[Collected data]
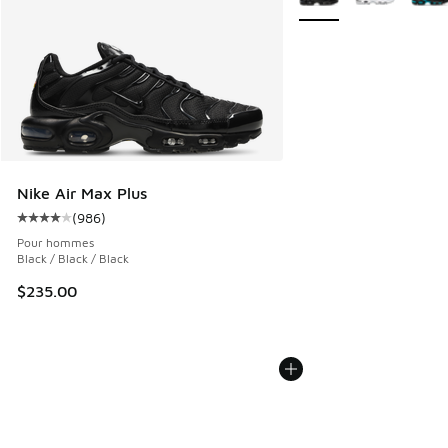
Nike Air Max Plus
(
986
)
Cote moyenne du client - [4 sur 5 étoiles], 986 commentai
Pour hommes
Black / Black / Black
$235.00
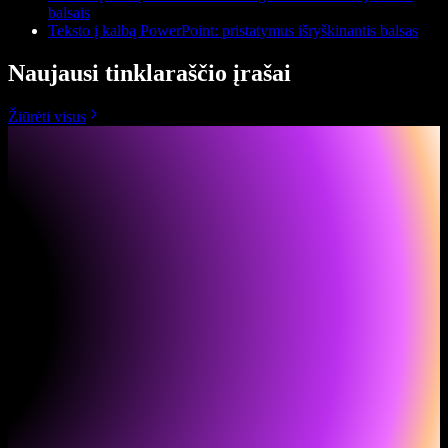
balsais
Teksto į kalbą PowerPoint: pristatymus išryškinantis balsas
Naujausi tinklaraščio įrašai
Žiūrėti visus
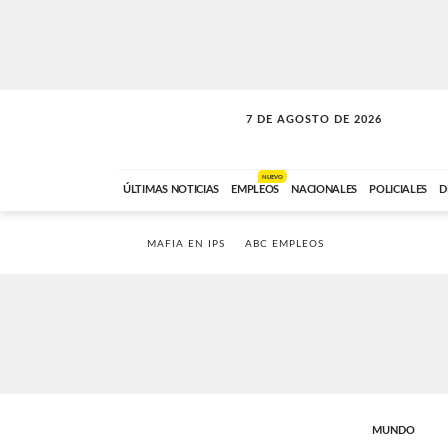
7 DE AGOSTO DE 2026
LA MOVIDA
ABC FM
09:00 A 11:59
NUEVO
ÚLTIMAS NOTICIAS
EMPLEOS
NACIONALES
POLICIALES
D
MAFIA EN IPS
ABC EMPLEOS
MUNDO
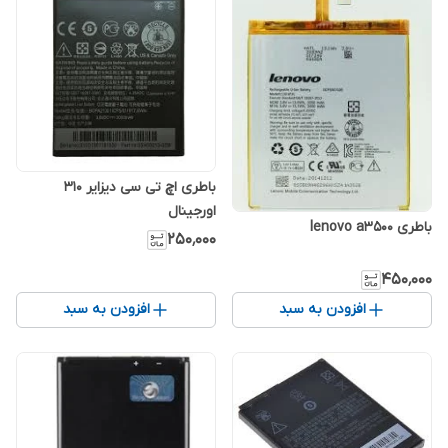
باطری اچ تی سی دیزایر 310
اورجینال
باطری lenovo a3500
۲۵۰٬۰۰۰
۴۵۰٬۰۰۰
افزودن به سبد
افزودن به سبد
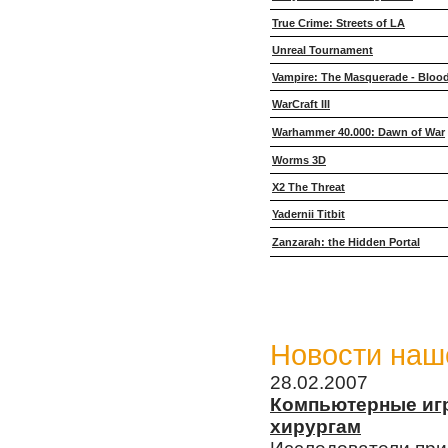
True Crime: Streets of LA
Unreal Tournament
Vampire: The Masquerade - Blood
WarCraft III
Warhammer 40.000: Dawn of War
Worms 3D
X2 The Threat
Yadernii Titbit
Zanzarah: the Hidden Portal
Новости наш
28.02.2007
Компьютерные иг
хирургам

Written task: Please set down, exactly and with no pictures, the lines in the entries above starting at the one holding "باطری اچ تی سی دیزایر 310" and ending at the one holding "Zanzarah: the Hidden Portal", ends included.

Exercise result:
باطری اچ تی سی دیزایر 310
اورجینال
باطری lenovo a3500
۲۵۰٬۰۰۰
۴۵۰٬۰۰۰
افزودن به سبد
افزودن به سبد
True Crime: Streets of LA
Unreal Tournament
Vampire: The Masquerade - Blood
WarCraft III
Warhammer 40.000: Dawn of War
Worms 3D
X2 The Threat
Yadernii Titbit
Zanzarah: the Hidden Portal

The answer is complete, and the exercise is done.